Savona. “Purtroppo, per cause indipendenti dalla nostra volontà, l’evento viene rinviato a data da destinarsi”. Una sola frase, per annunciare l’annullamento di uno degli eventi più attesi del weekend: il Savona Street Food Festival, una rassegna nazionale di birre e cibo da strada con degustazioni, mostre, musica e curiosità.

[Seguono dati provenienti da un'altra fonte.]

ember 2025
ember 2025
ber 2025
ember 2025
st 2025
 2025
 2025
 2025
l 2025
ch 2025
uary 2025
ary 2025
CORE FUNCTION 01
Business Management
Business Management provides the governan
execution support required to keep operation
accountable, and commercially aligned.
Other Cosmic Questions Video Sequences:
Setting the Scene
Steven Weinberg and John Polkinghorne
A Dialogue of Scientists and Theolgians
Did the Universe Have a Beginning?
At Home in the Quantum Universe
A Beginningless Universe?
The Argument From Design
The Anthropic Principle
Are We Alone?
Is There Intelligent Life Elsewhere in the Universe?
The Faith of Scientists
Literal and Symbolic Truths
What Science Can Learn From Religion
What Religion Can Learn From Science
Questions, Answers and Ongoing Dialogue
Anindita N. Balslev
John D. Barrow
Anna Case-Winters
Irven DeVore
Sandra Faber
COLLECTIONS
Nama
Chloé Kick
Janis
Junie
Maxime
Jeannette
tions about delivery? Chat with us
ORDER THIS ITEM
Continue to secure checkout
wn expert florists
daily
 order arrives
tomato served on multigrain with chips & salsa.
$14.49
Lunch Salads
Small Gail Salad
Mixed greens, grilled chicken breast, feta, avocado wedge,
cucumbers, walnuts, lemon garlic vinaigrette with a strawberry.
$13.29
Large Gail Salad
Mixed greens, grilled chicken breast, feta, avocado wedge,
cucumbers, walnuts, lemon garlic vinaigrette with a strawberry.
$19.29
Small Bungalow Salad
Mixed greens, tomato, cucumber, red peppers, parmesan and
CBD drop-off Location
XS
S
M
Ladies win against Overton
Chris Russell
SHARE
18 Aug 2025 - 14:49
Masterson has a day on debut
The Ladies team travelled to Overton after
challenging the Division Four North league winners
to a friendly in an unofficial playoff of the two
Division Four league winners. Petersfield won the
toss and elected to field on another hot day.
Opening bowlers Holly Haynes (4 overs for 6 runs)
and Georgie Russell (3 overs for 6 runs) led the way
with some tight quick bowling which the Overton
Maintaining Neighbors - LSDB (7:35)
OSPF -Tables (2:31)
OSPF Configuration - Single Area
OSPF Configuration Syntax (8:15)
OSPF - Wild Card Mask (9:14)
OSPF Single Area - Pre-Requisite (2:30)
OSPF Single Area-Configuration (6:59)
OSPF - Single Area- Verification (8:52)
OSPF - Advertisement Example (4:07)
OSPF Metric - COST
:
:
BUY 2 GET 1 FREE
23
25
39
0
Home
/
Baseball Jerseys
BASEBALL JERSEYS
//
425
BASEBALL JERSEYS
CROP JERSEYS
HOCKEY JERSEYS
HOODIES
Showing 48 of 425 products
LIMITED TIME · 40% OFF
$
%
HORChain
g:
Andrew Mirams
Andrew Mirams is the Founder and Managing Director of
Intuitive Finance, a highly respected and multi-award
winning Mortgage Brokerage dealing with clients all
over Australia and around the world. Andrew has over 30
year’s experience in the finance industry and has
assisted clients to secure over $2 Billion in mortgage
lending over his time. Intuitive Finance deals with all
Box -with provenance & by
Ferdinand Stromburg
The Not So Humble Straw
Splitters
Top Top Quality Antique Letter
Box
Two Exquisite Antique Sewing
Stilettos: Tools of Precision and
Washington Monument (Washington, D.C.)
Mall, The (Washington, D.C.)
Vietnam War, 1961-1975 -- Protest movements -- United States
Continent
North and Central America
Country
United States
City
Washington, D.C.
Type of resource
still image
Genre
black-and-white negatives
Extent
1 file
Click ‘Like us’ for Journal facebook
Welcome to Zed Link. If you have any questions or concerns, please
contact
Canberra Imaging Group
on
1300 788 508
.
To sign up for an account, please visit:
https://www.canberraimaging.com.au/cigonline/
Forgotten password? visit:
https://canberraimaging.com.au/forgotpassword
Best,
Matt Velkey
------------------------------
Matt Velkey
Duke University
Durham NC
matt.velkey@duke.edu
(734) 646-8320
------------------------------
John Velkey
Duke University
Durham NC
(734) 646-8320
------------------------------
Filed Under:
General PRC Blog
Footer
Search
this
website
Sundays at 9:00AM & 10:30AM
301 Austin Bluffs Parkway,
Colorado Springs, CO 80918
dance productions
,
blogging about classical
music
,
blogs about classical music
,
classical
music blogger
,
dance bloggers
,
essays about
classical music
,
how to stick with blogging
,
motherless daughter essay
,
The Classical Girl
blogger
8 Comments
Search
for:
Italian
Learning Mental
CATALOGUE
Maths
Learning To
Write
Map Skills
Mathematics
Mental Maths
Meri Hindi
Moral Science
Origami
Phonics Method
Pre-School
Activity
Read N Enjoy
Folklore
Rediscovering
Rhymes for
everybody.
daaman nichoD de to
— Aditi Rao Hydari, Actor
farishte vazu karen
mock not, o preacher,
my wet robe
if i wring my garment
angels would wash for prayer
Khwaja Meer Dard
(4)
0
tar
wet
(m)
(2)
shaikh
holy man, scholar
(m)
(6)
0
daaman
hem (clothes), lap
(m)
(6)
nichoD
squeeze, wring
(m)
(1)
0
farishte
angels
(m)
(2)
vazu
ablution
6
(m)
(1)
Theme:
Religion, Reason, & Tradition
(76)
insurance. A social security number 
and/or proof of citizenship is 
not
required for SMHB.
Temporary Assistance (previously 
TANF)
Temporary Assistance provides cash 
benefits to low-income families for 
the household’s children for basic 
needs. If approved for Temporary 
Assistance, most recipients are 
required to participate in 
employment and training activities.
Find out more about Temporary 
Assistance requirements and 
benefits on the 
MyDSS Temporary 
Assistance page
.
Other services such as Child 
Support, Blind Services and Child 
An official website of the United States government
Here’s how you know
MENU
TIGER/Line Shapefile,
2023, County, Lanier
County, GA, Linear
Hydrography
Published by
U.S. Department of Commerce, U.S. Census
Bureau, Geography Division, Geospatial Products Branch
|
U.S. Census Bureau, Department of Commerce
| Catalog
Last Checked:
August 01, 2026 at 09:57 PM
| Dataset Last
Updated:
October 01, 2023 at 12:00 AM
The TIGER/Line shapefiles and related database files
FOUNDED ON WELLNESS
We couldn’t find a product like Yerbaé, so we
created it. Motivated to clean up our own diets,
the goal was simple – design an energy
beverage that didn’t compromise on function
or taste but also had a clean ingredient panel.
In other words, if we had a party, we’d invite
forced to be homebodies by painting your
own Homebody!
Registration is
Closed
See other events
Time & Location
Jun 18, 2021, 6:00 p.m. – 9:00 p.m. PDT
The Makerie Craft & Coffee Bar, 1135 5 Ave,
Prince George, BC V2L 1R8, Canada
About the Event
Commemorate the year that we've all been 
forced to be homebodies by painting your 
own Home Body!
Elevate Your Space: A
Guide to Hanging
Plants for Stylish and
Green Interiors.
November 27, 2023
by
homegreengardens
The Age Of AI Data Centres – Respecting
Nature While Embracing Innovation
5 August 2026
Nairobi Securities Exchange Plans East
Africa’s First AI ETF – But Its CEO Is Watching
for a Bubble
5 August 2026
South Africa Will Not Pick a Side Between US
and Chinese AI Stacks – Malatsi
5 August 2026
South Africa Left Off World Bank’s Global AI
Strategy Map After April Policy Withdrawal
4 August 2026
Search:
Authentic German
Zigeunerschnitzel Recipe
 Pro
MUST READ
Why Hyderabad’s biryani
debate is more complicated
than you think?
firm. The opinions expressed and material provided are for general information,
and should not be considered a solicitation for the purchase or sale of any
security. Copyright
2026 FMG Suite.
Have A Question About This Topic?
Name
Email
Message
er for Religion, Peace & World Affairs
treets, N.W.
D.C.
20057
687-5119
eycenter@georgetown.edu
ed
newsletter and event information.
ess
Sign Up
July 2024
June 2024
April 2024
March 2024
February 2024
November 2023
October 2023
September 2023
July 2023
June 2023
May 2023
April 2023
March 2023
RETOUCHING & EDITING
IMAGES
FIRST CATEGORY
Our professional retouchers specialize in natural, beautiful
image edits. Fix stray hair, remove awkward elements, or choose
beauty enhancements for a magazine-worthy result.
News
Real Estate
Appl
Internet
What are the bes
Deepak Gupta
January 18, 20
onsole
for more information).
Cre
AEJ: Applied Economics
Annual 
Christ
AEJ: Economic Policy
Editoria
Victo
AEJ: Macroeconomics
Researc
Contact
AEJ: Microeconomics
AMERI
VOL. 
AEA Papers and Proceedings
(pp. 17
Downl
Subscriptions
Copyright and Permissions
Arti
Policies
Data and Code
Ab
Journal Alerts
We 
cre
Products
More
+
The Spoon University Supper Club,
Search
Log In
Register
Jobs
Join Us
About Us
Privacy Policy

La manifestazione avrebbe dovuto tenersi da domani a domenica nel centro cittadino, tra piazza Mameli, via Brusco e piazza del Popolo. Tre pomeriggi e sere in cui girare liberamente tra uno stand e l’altro alla ricerca della ghiottoneria o della specialità da consumare “on the road”. Niente da fare: tutto rinviato a data da destinarsi. Ma non, come sarebbe lecito aspettarsi, per ragioni meteorologiche (domani è prevista una ondata di maltempo), bensì per motivazioni decisamente più “terrene”: scartoffie e soldi.
Accanto all’ermetico annuncio, infatti, campeggia un manifesto dell’evento “censurato” da una scritta altrettanto sibillina: “Rinviata per ragioni burocratiche”. Tutto è da ricondurre in realtà all’utilizzo del suolo pubblico: l’associazione organizzatrice lo ha richiesto gratuitamente, ma il Comune si è dichiarato disposto a concederlo solo a pagamento, negando anche la riduzione del 70%.